Fire with fire, Apple with Apple
In the last couple of years I’ve become more and more dependent on my laptop (a beautiful MacBook Pro). Before, I used it to program, do email and surf the web. Now, in addition, I keep all my music in it. I don’t even buy CD’s any more, I buy directly in electronic format. I also use it as my photo lab and database (with Aperture), as my video-conferencing tool, and of course, to write this blog and keep track of other blogs.
This is fine with me. Every now and then I hear people talking about “getting away from technology”, or looking down on the internet as a medium that dumbs us down and shortens our attention span. Nonsense, I tell you, nonsense. I do have one problem with my dependence on my mac. When I come home, exhausted, after a long day writing code and battling compilers, I want to just sink into my sofa, take my shoes off and listen to some music. Of course, this means opening the mac and firing up iTunes. Before I know it, I’m checking email, viewing my friends’s status in facebook, and catching up on my article and blog reading. Yes, a whole day spent looking at a laptop screen.
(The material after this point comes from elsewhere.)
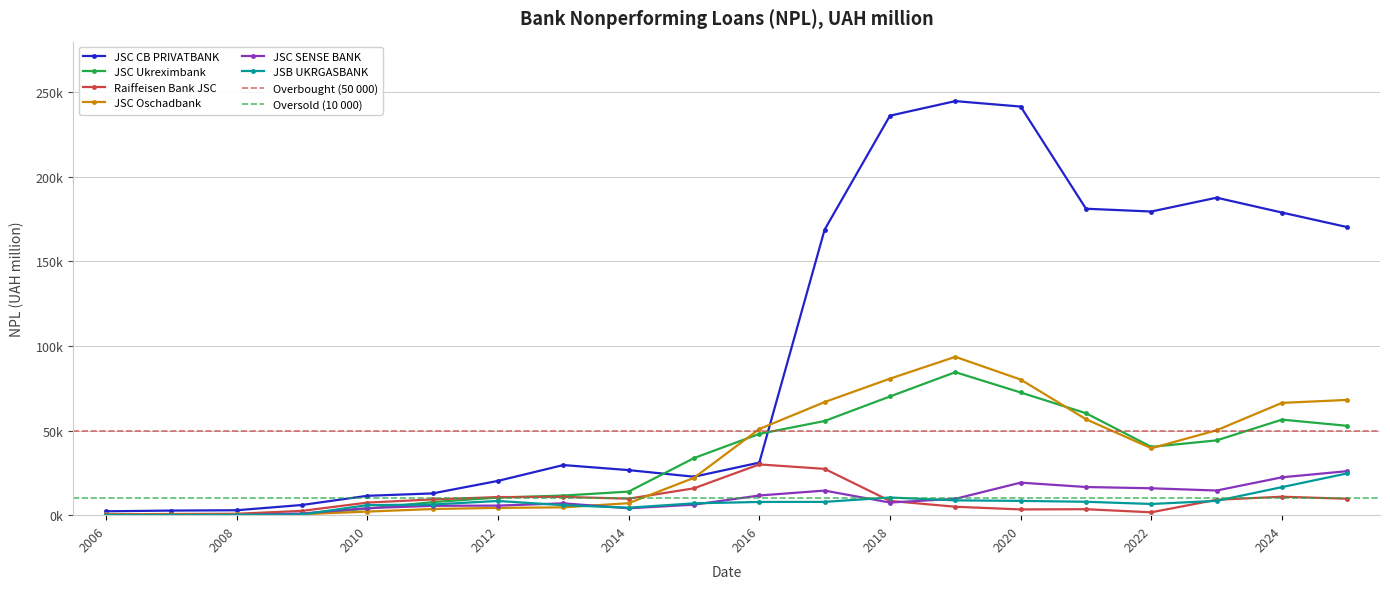

Read the JSC Oschadbank value at 2011-01-01.

3633.4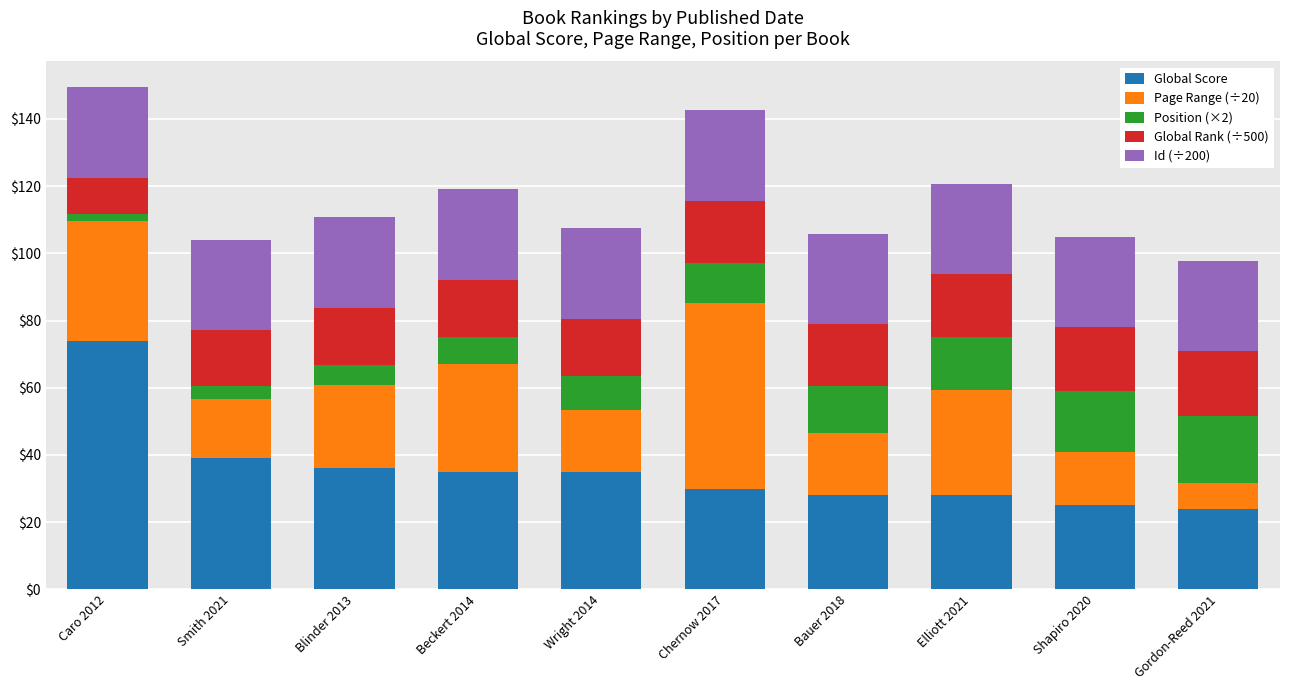

Does the chart contain any negative values?

No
That all is changing. This weekend I bought an Apple TV. The Apple TV is basically a storage device that synchronizes with your mac over your home network, and connects to your tv and hi-fi set. Now I don’t need the laptop to listen to music, and I can also watch all my photos in the big screen. The little box can also be used to watch films, some of them in High Definition (HD). I decided to try this with Juno, and the quality really is noticeably better than DVD. As I type this, I’m half way into Into the Wild in HD, and I’m liking it much much better than the book. I may be buying the soundtrack and the film. Good job, Sean Penn! And all through the weekend, I’ve opened up the mac much less. Good stuff.
You may think that I’m now too dependent on Apple, though. Nonsense, I tell you, nonsense. There are some products that Apple makes that I don’t own, like the iPhone (but we’ll see about that). In any case, mom is a stock holder, so all stays in the family. There.